Внезапно он вспомнил ранее утро с Сандрой перед тем, как они поженились. Они сидели за её маленьким кухонным столиком и ели сэндвичи с желе. Она пошла к холодильнику за бутылкой молока, а он сидел и следил за её движениями. Ноги её очень негромко, как-то интимно стучали по линолеуму. Когда он думал об этом теперь, боль, казалось, колола его, точно сосулька. Он закричал, и это послышалось ему как мощный звериный вопль ужаса.
И потом он долго стоял около своей собственной могилы и звал:
– Сэнди! Сэнди!
Она не пришла. И он знал, что не придёт, и всё-таки звал, думая: «Вот я закрою глаза, сосчитаю до ста, а когда открою, она будет здесь», – именно так он поступал, когда ждал автобуса. Но он не мог закрыть глаза, а цифры гремели у него в голове, словно кости в стаканчике. Наконец он заставил себя замолчать и через некоторое время присел на траву.
Несколько минут ушло на то, чтобы осознать, что он покинул свою могилу, а, осознав, он не счёл это шибко важным.
«Я вышел, – сказал он себе. – И я снова могу говорить и ходить, но мне не стало лучше, чем было».
При жизни он мог хотя бы делать вид, будто его ждут где-то важные дела, но теперь ему, очевидно, только и оставалось, что сидеть на обочине последующие несколько миллионов лет, если будет настроение. А настроение было. Единственное, чего ему хотелось – это сидеть в траве, наблюдать за бегущими муравьями и ни о чем не думать. «Я хочу, чтобы разум мой был светлым и чистым, без единого пятнышка, как мои кости», – подумал он. Это был ответ на всё, но он этого не понял. «Вы можете забрать мой череп, – вежливо сказал он муравьям. – Мне он не понадобится». Но муравьи всё куда-то бежали и бежали в траве, и он на них рассердился. «Хорошо, – сказал он. – Убирайтесь к черту и вы». И вот он встал и пошел взглянуть на свою могилу.
Там ещё не было каменного надгробия, только металлическая табличка с надписью: «Майкл Морган. 7 марта 1924-10 июня 1958». Ему очень понравилась её краткость. «Как заголовок в „Таймс”, – подумал он. И долго-долго глядел на неё. – Моё тело – там, – думал он. – Все мои ничтожные обеды, почёсывания в голове, чихания и прелюбодеяния, горячие ванны, загары, пиво и бритье, всё погребено и всё забыто. Как водой смыло все маленькие привязанности. Я чувствую себя чистым, светлым и нетронутым». Он подумал об охоте за книгами на Четвёртой авеню и решил, что ощущает себя чем-то вроде разбитой электрической лампочки.
– Пока, – сказал он своему телу и зашагал прочь по мощёной дорожке. Он захотел посвистеть и почувствовал себя обманутым, когда обнаружил, что свистеть не может.

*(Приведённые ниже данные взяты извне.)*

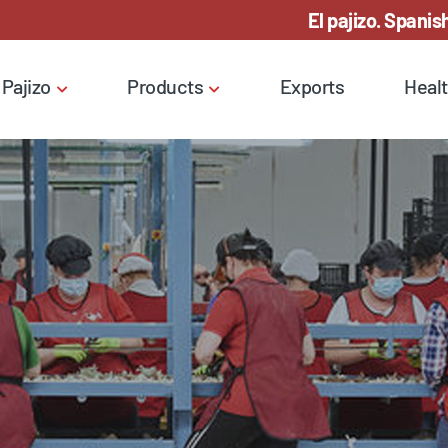
El pajizo. Spanish
 Pajizo
Products
Exports
Healt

Майкл Морган шагал по кладбищу, не издавая ни малейшего шума. Солнышко пригревало его, но он не чувствовал жары. Не чувствовал он и прохладного ветерка, затерявшегося среди камней. Он увидел кольцо греческих колонн, которые поддерживали пустоту, а поблизости – бетонный водоёмчик. Видел он фонтаны и цветы, и тачку, наполовину нагруженную землёй. Один раз, когда он брёл вдоль обочины, мимо него пронеслась машина, но никто из машины не посмотрел на него. Он видел семейные участки с маленькими надгробьями, обившимися в кучки, словно перепуганный скот, увидал и огромный, в четыре этажа, мавзолей с мраморным ангелом на страже, а затем – группу черешен. Их густые ветви были усыпаны красными ягодами. А расставленные на правильных расстояниях друг от друга 24 копья указывали путь на Небеса, как подумалось Майклу, для заблудившихся душ или туристов.

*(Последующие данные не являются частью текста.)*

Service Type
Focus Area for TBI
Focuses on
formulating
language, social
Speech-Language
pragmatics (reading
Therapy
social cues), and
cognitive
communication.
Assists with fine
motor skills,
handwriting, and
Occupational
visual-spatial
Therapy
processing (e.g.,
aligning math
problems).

Он почувствовал, что передвигается как бы в некоем вакууме. Он видел солнце и догадывался, что оно палит, но сам при этом не испытывал ни жары, ни холода. Он знал, что веет ветерок, так как видел бегущие через дорожку листья, но кожа его не ощущала движения воздуха. Негромко, но отчетливо он слышал пение птиц и журчание воды, но звуки эти ничего для него не значили, и ему совсем не хотелось попытаться сорвать черешенку. И не то чтобы он ничего не проклинал – он с трудом удерживался от того, чтобы не проклясть большинство из того, что было в его жизни; главное, что вопроса не возникало, проклинать или нет.
«Я чувствую себя посредственностью, – попробовал сформулировать он. – Я равнодушен». Но слова утратили всякое значение.
Он довольно долго шагал. Чёрная мощёная дорога стала грунтовой, затем – покрытой гравием, затем – снова мощёной. От неё отбегали другие дорожки. Она становилась то широкой, то узкой, словно холодная постель Барбары Аллен, но она не кончалась, а Майкл всё шагал и не чувствовал усталости.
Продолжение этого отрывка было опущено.